Falei em Gil e não é que o suplício da “Procissão” nos aguardava na Cidade Imperial… Alheio ao que se passava na subida da serra, a arquidiocese realizava a tradicional ”Procissão de Corpus Christi”, com interdição de várias ruas do centro para a passagem do Cortejo, a partir da imponente Catedral. Ao fim e ao cabo de cinco horas, chegamos ao destino, o que duraria pouco mais de uma hora se tudo estivesse nos conformes.
Racismo religioso
Na “Marcha de Jesus” ocorrida na última quinta-feira, seu organizador, o “apóstolo” Estevam Hernandez indagou à multidão se todos preferiam um Brasil ‘macumbeiro’ ou evangélico, numa inequívoca demonstração de preconceito religioso.
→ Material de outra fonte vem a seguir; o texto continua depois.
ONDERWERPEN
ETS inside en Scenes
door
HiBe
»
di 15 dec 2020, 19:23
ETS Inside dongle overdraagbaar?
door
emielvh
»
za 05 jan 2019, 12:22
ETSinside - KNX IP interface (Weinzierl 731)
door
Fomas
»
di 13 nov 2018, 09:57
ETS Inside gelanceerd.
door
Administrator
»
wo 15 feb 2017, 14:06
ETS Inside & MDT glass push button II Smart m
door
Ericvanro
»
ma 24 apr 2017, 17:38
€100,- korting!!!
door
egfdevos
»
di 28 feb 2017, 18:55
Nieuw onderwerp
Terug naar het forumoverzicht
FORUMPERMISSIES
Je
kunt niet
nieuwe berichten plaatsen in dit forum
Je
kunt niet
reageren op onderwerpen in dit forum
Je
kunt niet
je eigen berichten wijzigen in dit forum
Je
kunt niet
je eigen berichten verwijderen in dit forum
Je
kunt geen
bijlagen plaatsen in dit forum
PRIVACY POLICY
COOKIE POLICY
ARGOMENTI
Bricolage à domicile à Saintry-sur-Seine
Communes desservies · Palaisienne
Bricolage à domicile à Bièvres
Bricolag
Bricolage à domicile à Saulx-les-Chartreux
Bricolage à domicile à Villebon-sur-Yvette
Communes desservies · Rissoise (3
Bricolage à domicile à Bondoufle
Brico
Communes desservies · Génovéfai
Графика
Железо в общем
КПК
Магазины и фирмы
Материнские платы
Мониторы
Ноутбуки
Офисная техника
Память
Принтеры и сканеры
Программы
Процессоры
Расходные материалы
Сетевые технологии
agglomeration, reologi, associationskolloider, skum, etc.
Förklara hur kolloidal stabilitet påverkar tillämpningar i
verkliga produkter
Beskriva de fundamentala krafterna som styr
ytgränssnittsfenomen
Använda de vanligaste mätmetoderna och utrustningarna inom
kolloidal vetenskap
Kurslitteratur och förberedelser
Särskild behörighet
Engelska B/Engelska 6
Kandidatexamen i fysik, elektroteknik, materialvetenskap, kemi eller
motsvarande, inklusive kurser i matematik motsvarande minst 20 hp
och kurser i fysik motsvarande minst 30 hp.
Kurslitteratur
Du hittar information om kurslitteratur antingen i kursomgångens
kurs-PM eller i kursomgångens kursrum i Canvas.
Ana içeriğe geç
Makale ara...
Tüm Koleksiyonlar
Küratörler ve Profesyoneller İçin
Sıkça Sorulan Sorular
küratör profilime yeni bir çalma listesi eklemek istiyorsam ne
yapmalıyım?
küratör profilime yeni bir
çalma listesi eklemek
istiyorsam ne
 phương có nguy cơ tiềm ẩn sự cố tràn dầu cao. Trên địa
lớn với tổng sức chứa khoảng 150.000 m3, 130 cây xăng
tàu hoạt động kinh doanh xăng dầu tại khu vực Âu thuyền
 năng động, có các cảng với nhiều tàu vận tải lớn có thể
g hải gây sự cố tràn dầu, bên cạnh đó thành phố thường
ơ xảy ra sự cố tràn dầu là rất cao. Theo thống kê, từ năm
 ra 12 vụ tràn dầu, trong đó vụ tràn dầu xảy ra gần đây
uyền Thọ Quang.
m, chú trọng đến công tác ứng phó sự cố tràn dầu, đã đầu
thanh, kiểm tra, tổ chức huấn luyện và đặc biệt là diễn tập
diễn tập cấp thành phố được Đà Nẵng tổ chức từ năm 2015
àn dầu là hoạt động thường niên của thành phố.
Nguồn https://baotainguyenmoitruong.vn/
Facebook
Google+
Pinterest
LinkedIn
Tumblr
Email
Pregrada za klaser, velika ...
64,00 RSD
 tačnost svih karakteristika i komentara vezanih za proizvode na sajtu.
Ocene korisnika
Foi um ato de racismo religioso, razão pela qual o deputado estadual (RJ) Átila Nunes Filho entrou com uma Representação no Ministério Público de SP, denunciando Hernandez por intolerância religiosa.
Adeus à Rosa Cass
Numa ida a Itaipava, sábado pela manhã, ao passar em frente à ruína da antiga fábrica do Café Solúvel Alpha/Dominium, falei com um amigo que se aposentou do BNDES do absurdo do impasse de mais um empreendimento de José Luiz Moreira de Souza. Meu amigo lembrou das fábricas dele que visitou no Nordeste, com financiamento do então BNDE. E eu falei dos almoços da Adecif, presidida por Zé Luiz, nos quais, semanalmente, o empresário chamava um ministro, um presidente ou diretor do Banco Central para forçar seus pleitos, perante a imprensa presente. Juro que pensei na hora em Rosa Cass e Randolpho de Souza, decanos do jornalismo econômico, que frequentavam a Adecif, junto com George Vidor, de O Globo. Eu, foca no JB, aprendi com a querida Rosa a não ficar intimidado diante de nenhuma autoridade.
Pois devia ser uma mensagem astral que me fez pensar na querida Rosinha. Ao chegar na casa do casal que nos hospeda, fui ligar o celular e me deparei com o aviso de Sônia Araripe de que a “menina Rosa” tinha partido aos 97 anos. Rosinha, seu querido Giba deve muito a você. Aprendi a ser irreverente contigo. E passei a admirar sua obra social, na qual você atuou até 97 anos. Descanse em paz, querida guerreira Rosinha.